Между тем Ф. А. Головин, предупрежденный о появлении китайской армии под Нерчинском, медлил приездом, недоумевая, идет ли дело о мире или о войне. С своей стороны, китайские послы проявляли нетерпение и нервность и грозились уехать в случае дальнейшего промедления. Наконец 8 августа в Нерчинск прибыл Головин и, после предварительных переговоров, 12 августа произошла официальная встреча уполномоченных обеих сторон. На лугу перед городом были разбиты два шатра. Китайские послы переехали в лодках через реку, сели на коней и верхом подъехали к месту встречи; перед ними несли парадные шелковые зонты; сами они сверкали шелковыми, расшитыми золотом, кафтанами, с вытканными изображениями символических драконов; их сопровождал отряд из 300 воинов, а 500 человек, высадившись из лодок, построились на берегу в боевом порядке. Навстречу китайским уполномоченным выехал Головин, полный не особенно высокого роста человек, в богатом золотом кафтане, поверх которого надета была парчовая шуба на соболях, державшийся не без достоинства; ему предшествовало 260 солдат с барабанами, трубами и зурнами; за ним следовали дворяне и оркестр музыки. Послы одновременно слезли с коней, одновременно приветствовали друг друга и одновременно же вошли в приготовленные для них шатры. Русский шатер, весь затянутый турецкими коврами, отличался большой роскошью. Головин и нерчинский воевода Иван Остафьевич Власов, который указом по Москве был назначен ему в товарищи, сели в кресла за стол, крытый великолепными шитыми золотом коврами, на котором стояли часы и письменный прибор и лежали бумаги; рядом на скамейке поместился дьяк Семен Скорницын; остальная свита расположилась, стоя за креслами послов. Китайская палатка, сделанная из простого полотна, наоборот была чрезвычайно скромная; на скамейке, покрытой подушками, лицом к русским уполномоченным, уселись, поджав под себя ноги, все семь сановников, входивших в состав чрезвычайного китайского посольства; за ними сидели четыре гофмаршала; остальные мандарины и прочая свита стояли кругом. Рядом с послами сидело два человека в китайском платье и с косами, настоящие китайцы по костюму и манерам, но отличавшиеся от них по типу лица; это были переводчики отцы-иезуиты, которым предстояло сыграть крупную роль во время конференции. При переговорах пользовались латинским языком, на который переводились, с одной стороны, китайские, с другой – русские речи.

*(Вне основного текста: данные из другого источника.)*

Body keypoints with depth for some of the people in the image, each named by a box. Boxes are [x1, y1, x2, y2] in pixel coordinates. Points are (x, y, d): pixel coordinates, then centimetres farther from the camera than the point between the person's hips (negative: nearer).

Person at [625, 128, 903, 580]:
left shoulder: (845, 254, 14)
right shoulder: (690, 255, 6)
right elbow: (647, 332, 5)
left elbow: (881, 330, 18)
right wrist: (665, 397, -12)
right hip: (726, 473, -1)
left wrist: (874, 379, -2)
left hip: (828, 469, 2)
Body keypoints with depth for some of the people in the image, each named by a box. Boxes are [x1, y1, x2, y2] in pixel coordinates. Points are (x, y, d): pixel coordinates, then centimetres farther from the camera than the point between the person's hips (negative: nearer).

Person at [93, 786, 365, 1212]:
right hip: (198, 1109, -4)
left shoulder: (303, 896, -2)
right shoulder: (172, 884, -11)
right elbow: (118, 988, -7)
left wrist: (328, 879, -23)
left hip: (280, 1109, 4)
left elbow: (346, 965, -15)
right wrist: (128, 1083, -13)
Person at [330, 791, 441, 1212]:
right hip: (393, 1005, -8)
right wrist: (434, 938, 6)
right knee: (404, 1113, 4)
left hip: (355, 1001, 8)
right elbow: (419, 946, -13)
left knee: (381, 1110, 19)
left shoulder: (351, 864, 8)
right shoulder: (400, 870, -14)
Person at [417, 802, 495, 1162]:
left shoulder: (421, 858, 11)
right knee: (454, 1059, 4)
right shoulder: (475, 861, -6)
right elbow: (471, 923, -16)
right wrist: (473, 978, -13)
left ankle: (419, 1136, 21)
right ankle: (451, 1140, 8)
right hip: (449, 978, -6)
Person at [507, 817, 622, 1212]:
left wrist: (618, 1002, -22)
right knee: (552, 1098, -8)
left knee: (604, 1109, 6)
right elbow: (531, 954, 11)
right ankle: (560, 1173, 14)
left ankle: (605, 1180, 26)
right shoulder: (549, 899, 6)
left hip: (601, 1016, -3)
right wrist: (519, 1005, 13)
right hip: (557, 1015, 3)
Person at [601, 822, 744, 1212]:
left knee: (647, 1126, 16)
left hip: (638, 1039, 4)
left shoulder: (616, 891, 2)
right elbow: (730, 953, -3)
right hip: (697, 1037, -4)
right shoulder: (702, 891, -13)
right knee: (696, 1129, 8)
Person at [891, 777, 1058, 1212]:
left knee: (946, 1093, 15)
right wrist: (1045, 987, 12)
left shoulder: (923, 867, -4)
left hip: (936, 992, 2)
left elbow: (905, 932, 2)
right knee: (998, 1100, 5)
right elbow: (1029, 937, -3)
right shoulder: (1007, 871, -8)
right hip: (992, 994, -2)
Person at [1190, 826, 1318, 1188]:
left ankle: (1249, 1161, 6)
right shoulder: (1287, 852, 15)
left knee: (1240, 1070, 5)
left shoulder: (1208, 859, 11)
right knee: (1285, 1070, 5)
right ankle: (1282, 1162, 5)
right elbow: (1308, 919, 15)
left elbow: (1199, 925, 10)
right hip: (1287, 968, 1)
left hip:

Конференция началась с запроса с обеих сторон. Сперва русские предложили установить границу по Амуру с тем, что вся страна к северу от этой реки отходит под власть московского Государя. В ответ китайцы потребовали всех земель к востоку от Байкала и уступки Селенгинска и Нерчинска, ссылаясь на то, что эти земли некогда принадлежали Александру Македонскому, наследником которого, очевидно, почитал себя богдыхан. На этом прервалось первое заседание. На следующий день китайские послы выразили готовность отказаться от Нерчинска. Русские рассмеялись и насмешливо поблагодарили их за то, что их не гонят, по крайней мере, из этого города и позволяют спать спокойно и просили выставить более разумные предложения, чтоб можно было «ударить по рукам». Китайцы обиделись.
Переговоры тянулись в последующие дни. В них теперь деятельное участие принимали иезуиты, служившие посредниками между обеими сторонами; русских они запугивали угрозой войны, а китайцев склоняли, вместе с тем, всячески к уступчивости. Благодаря ловкости Головина, китайцы, наконец, раскрыли карты и выставили свои крайние пожелания, потребовав весь бассейн Амура, начиная с устьев Аргуни и Горбицы до моря; таким образом, место, где находился Албазин, должно было отойти к Китаю, и самый город подлежал срытию. На такую уступку московские послы могли пойти только в крайности. Головин внес свое контрпредложение: провести границу несколько восточнее Албазина так, чтобы этот город остался в пределах русской территории. Едва известие о неуступчивости русских достигло китайского стана, как он весь пришел в движение. Был созван военный совет, на котором решено было прервать дальнейшие переговоры; послан был приказ армии, стоявшей на Амуре, возобновить блокаду Албазина; войска, находившиеся при посольстве получили приказ переправляться через реку на нерчинскую сторону; одновременно предполагалось призвать к оружию ясачных бурят, которые уже вступили в тайные сношения с китайцами.